Als weitere potentiell riskante Therapiegebiete nannte Schäfer Akne, Hypertonie (besondere Vorsicht bei ACE-Hemmern und AT-II-Antagonisten!), Psoriasis, Rheuma und die Thromboseprophylaxe. Denn Fakt ist: Da fast alle Medikamente das ungeborene Kind erreichen, erfolgt mit einer Arzneimitteleinname der Schwangeren auch immer direkt eine „Mitbehandlung“ des gesunden Kindes. Hier muss also eine Risikoklassifizierung der Arzneimittel stattfinden, so Schäfer. Kompliziert wird es eigentlich erst, wenn keine Therapieoption für Schwangere zugelassen ist, es also entweder einen Warnhinweis für das Arzneimittel in der Schwangerschaft gibt oder man im Off-label Use behandelt. Typisches Beispiel ist hier die Schwangerschaftsübelkeit, ein häufiges Thema in der Apotheke. Meclozin wäre der Arzneistoff der Wahl, dieser ist in Deutschland aber seit dem Jahr 2007 nicht mehr im Handel. Alternativ stehen für diese Indikation die Wirkstoffe Dimenhydrinat (Vomex®), Chlorpromazin/Promethazin oder Metoclopramid (Paspertin®) zur Verfügung.

Fachinformation entspricht oft nicht der Realität

Schäfer gab in seinem Vortrag auch Arzneimittel-Empfehlungen für „typische“ Beschwerden. Denn für fast alle Erkrankungen in der Schwangerschaft gibt es hinreichend untersuchte Medikamente. Diese lassen sich jedoch nicht anhand von Beipackzettel oder Roter Liste finden, denn dort steht häufig, dass keine hinreichenden Daten zur Anwendung vorliegen – was nicht der Wahrheit entspricht. Bei den Schmerzmitteln beispielsweise ist Paracetamol Mittel der Wahl. Auch Ibuprofen kann eingenommen werden, allerdings nur bis zur Schwangerschaftswoche 28! Penicillin und Cephalosporine sind die Antibiotika der Wahl, bei einer Penicillin-Allergie können auch Makrolide oder Cotrimoxazol eingenommen werden. Für Allergikerinnen stehen die Wirkstoffe Loratadin, Cetirizin und Dimetinden (Fenistil®) zur Verfügung, bei einer Erkältung können Nasentropfen in der Kinderdosierung von 0,05% Xylometazolin kurzfristig angewendet werden.

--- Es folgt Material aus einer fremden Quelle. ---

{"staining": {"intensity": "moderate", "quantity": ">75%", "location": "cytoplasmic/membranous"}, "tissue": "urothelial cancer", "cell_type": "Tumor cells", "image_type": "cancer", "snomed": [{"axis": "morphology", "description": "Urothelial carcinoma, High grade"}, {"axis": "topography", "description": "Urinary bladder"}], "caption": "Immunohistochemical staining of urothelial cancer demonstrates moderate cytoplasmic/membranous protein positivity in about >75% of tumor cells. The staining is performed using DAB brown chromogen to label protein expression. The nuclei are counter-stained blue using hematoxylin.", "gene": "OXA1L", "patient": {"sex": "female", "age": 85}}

Wie sollte man schließlich vorgehen, wenn eine Schwangere oder man selbst bezüglich der Einnahme eines Arzneimittels in der Schwangerschaft unsicher ist? Eine Schwarz-Weiß-Darstellung hilft in diesem Fall nicht, so der Experte. Wichtig ist herauszufinden, was wirklich zu diesem Medikament bekannt ist und eine sorgfältige quantifizierende Risikobewertung vorzunehmen - und dazu kann man den Fragebogen auf der Homepage des Pharmakovigilanzzentrum für Embryonaltoxikologie der Charité-Universitätsmedizin, kurz Embryotox, verwenden. Dort finden sie übrigens auch detaillierte Informationen zur Verträglichkeit der wichtigsten 430 Wirkstoffe.